Thank you for the comment.
It is a nice opening, but if you want to play Simian Spirit Guide, generally it's in the Living End deck, where you Spirit Guide out a Cascade Spell on turn two, wrath their board, and get high power cycling creatures (including Street Wraiths) into play.
The Pyromancer's Ascension/Past In Flames deck can also win on turn two. Some versions play Spirit Guide, but most use traditional red rituals like Seething Song, Manamorphose, etc..
Additionally for that opening, you need a combination adding up to four of Mox+Spirit Guidex2+landx2 AND Hellrider, Pest, and Memnite. That's 7 cards.
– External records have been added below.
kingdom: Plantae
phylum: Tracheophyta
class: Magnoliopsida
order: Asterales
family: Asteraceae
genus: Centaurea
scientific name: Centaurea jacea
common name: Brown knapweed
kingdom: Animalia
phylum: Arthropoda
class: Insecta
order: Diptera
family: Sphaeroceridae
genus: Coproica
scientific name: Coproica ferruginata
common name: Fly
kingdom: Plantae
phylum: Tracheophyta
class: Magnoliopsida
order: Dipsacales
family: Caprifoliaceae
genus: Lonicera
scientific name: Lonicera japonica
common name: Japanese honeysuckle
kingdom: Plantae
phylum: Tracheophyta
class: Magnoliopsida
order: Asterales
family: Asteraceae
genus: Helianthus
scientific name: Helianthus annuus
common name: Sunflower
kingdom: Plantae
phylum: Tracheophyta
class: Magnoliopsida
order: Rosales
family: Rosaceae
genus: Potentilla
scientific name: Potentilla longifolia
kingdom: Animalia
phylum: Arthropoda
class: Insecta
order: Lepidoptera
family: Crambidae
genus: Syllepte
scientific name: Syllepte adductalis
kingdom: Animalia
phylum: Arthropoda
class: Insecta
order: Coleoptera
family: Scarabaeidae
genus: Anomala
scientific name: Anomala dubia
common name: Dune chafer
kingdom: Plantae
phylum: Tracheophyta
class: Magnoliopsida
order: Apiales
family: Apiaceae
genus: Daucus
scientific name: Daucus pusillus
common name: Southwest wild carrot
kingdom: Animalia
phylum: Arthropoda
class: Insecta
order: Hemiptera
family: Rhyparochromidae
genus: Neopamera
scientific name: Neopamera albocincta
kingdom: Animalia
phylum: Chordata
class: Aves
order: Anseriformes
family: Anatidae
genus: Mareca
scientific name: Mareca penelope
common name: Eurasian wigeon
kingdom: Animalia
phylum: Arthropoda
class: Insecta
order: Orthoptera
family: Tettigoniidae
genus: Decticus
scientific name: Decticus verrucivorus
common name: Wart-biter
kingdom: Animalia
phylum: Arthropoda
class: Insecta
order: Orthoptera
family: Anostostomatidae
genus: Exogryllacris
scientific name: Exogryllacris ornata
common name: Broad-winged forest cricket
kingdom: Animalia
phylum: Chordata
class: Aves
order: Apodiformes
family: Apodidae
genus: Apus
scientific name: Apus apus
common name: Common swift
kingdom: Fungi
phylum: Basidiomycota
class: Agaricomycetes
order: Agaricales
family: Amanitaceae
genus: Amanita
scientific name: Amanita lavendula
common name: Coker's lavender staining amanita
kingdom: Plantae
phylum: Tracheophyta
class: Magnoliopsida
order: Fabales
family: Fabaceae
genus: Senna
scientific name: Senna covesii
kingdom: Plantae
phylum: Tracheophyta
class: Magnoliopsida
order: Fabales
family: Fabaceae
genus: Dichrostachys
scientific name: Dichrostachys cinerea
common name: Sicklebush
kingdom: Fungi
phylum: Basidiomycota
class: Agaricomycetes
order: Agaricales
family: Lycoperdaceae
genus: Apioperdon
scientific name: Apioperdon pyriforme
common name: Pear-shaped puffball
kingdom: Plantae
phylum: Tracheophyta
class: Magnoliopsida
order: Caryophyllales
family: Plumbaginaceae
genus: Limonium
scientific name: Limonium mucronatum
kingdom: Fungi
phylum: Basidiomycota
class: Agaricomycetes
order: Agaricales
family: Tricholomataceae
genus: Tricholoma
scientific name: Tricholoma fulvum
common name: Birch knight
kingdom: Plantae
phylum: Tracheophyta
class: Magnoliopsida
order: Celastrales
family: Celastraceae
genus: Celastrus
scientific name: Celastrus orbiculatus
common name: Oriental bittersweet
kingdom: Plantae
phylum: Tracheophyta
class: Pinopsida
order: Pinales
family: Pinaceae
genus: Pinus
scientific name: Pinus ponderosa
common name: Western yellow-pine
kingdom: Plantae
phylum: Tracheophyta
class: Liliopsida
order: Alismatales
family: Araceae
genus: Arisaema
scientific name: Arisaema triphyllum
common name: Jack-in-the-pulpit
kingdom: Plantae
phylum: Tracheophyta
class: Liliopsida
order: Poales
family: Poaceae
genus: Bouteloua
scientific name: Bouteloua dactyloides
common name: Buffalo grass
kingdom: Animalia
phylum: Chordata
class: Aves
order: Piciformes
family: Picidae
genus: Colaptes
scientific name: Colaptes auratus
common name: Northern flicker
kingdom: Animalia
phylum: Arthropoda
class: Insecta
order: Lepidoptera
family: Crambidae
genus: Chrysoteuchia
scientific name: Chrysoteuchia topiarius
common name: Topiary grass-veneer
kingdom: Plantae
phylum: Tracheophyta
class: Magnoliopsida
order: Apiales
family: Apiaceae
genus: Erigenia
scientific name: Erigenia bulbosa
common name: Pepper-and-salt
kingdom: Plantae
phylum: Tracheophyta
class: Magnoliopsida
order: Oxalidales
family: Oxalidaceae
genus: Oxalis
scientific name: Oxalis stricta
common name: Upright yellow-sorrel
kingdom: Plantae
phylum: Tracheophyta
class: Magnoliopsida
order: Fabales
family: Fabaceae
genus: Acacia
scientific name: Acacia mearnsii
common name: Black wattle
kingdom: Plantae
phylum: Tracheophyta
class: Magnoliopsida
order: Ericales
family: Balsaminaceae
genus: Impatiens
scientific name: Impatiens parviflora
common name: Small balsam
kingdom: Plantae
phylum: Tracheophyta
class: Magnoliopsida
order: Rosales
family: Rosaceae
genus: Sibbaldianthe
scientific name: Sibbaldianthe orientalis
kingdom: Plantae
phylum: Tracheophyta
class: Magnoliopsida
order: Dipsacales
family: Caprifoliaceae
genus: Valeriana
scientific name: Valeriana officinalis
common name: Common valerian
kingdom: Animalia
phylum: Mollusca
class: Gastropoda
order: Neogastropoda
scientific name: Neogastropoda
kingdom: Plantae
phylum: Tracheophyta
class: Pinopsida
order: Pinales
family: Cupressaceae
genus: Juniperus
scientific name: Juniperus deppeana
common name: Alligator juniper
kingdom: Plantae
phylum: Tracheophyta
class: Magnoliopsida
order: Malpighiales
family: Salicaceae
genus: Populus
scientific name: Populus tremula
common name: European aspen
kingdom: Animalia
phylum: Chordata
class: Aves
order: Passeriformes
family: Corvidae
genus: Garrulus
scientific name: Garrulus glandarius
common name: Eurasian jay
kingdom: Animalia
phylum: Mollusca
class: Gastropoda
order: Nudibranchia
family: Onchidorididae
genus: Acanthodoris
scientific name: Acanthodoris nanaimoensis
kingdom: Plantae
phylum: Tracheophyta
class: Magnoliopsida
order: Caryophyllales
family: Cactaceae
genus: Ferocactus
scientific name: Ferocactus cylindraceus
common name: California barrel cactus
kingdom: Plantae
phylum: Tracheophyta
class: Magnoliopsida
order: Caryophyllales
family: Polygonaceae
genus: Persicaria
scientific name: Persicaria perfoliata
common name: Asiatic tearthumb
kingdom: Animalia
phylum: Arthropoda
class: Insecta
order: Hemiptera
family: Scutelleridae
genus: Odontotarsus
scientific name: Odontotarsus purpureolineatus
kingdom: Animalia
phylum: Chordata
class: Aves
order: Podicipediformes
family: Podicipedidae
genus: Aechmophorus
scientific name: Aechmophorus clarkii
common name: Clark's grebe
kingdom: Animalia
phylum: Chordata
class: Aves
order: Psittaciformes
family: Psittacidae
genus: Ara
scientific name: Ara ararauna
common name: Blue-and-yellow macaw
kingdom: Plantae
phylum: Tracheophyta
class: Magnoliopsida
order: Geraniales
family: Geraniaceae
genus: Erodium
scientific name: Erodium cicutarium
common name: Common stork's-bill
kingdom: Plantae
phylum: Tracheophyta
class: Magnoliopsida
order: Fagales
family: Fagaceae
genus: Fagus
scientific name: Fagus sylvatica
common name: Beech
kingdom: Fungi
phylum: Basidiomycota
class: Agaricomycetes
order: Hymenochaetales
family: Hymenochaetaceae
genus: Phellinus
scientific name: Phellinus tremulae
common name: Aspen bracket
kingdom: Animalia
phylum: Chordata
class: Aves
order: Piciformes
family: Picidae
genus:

With choosing any 7 cards in modern, winning on turn three is easy... so while Hellrider might be competitive with Undying, I do assert it wouldn't have been broken, even in the Signal Pest deck. Additionally the way Hellrider is *now* despite the coolness of that combo (which still goes off without the 'undying'), I doubt Hellrider will make the cut. I don't see adding Undying changing that. The Galvanic Blasts and Shrapnel Blasts would make even undying Hellrider slow/not the most efficient damage for the casting cost. He'd be competing with Cranial Plating and Ravager.